Spiritüalizmde karşılığı "Spatyom" ( Boşluk, Açıklık ) olan "A'raf" kelimesi, "Ölüm" olarak bilinen "Halden hale geçiş" sonrasında ve "Yeniden olum" ( Reenkarnasyon veya üst süptil plana geçiş ) öncesinde varlıkların Öz Varlıklarını idrak ettikleri ve ruhsal tekamül süreçlerine ilişkin kendi öz durum değerlendirmelerini, öz varlıklarına kayıtlanmış kitaptan ( yazıdan ) okumak suretiyle kendilerinin yaptıkları, zaman ve mekândan münezzeh yüksek frekanslı bir ruhsal haldir. Bir başka deyişle A'raf bir "Ma'rifet" ( Bilme ) halidir. Bu fenomen İsra suresinim 17/14 kodlu ayetinde bildirilmektedir.
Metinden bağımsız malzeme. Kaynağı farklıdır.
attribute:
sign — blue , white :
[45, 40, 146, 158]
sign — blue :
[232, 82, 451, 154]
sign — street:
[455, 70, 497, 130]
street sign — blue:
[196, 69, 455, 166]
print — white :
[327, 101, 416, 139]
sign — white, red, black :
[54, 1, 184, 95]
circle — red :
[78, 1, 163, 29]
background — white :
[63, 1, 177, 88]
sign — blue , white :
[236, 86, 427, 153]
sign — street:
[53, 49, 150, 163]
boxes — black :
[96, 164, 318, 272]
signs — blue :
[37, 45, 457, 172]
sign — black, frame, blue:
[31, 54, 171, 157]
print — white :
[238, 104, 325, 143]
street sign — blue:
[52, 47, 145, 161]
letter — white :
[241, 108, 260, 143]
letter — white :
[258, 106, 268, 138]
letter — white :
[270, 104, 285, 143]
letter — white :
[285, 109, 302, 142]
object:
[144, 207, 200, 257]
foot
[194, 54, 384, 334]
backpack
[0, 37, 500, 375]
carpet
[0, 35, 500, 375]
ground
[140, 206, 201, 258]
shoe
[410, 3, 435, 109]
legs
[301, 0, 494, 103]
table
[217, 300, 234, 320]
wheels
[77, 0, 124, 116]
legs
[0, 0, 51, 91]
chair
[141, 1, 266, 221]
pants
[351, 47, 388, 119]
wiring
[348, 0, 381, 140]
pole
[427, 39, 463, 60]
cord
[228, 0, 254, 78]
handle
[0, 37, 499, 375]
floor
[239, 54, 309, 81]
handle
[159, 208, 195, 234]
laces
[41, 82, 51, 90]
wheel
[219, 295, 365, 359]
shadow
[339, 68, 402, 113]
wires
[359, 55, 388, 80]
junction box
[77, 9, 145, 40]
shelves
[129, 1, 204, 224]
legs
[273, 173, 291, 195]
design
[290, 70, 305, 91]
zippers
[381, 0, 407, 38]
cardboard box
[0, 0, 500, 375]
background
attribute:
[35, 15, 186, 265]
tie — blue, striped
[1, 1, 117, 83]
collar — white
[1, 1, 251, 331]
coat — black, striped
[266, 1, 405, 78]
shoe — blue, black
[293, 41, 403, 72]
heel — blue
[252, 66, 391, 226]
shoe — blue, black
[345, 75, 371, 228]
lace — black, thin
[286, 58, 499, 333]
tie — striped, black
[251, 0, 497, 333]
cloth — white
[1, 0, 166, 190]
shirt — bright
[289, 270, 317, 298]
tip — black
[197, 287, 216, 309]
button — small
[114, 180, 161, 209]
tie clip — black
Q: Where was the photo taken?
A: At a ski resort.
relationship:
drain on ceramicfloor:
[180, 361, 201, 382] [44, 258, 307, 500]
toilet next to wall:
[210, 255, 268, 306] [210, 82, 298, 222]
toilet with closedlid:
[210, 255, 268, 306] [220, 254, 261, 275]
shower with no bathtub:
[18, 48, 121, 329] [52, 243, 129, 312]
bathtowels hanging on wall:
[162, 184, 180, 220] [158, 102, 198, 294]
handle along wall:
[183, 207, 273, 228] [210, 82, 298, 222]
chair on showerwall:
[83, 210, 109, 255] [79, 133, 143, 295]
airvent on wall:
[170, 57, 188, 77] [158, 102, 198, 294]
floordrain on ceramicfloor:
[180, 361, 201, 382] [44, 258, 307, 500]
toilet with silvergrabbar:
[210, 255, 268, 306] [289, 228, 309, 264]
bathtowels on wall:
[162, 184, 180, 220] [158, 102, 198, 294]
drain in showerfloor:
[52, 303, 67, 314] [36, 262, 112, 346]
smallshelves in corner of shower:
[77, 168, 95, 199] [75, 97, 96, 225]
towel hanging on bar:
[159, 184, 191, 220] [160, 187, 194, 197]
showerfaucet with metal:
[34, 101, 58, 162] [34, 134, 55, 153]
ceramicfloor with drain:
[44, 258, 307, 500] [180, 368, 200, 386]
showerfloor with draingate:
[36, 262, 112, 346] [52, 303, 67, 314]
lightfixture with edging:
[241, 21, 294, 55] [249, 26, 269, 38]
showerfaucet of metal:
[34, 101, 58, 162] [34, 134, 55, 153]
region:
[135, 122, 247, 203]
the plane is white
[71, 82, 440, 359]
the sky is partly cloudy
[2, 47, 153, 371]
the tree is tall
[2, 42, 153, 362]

17/14 İkra' kitabek kefa bi nefsikel yevme aleyke hasiba

( Kitabını oku. O gün nefsin, hesaplayan olarak sana yeter. )

"A'raf" kelimesinin "Bilmek" anlamı, bu kelimenin geçtiği her iki ayette de "Ya'rifune" ( Bilirler, Tanırlar ) fiilinin mevcudiyeti ile vurgulanmaktadır.

7/46 Ve beynehuma hicab ve alel A'RAFİ ricalun YA'RİFUNE kullen bi simahum ve nadev ashabel cenneti en selamun aleykum lem yedhuluha ve hum yatmeun

( Ve onlar arasında perde vardır. YÜKSEK MEVKİ üzerinde hepsini simalarından TANIYAN adamlar vardır. Cennet sahiplerine "Selam üzerinize olsun." diye seslenirler. Henüz oraya girmemişlerdir ve fakat umut etmektedirler. )

7/48 Ve nada ashabul A'RAFİ ricalen YA'RİFUNEHUM bi simahum kalu ma ağna ankum cem'ukum ve ma kuntum testekbirun

( Ve YÜKSEK MEVKİ SAHİPLERİ simalarından TANIDIKLARI adamlara seslenirler "Topluluğunuz ve kibirlenmiş olmanız size fayda sağlamadı." derler. )

Ayetlerde yer alan ve A'raf haline geçenleri "Simalarından" yani auralarından, frekans titreşimlerinden tanıdıkları belirtilen "Ashabul A'raf"'ın A'raf'a geçen varlıkların süptil Öz Varlıkları olması kuvvetle muhtemeldir. Öz Varlık, Ruhun madde planı olan kainattaki temsilcisidir. İsra suresinin 14. ayetindeki "Nefsin hesap görücü / hesaplayan olarak sana yeter" cümlesi bu bağlamda önem arzetmektedir.

Yukarıdaki hususlar çerçevesinde "Bilginin" varlıkların frekansını "Yükseltici" ve onları, ruhsal tekamül sürecinde daha ileri safhalara taşıyan bir olgu olduğu da teyid edilmektedir.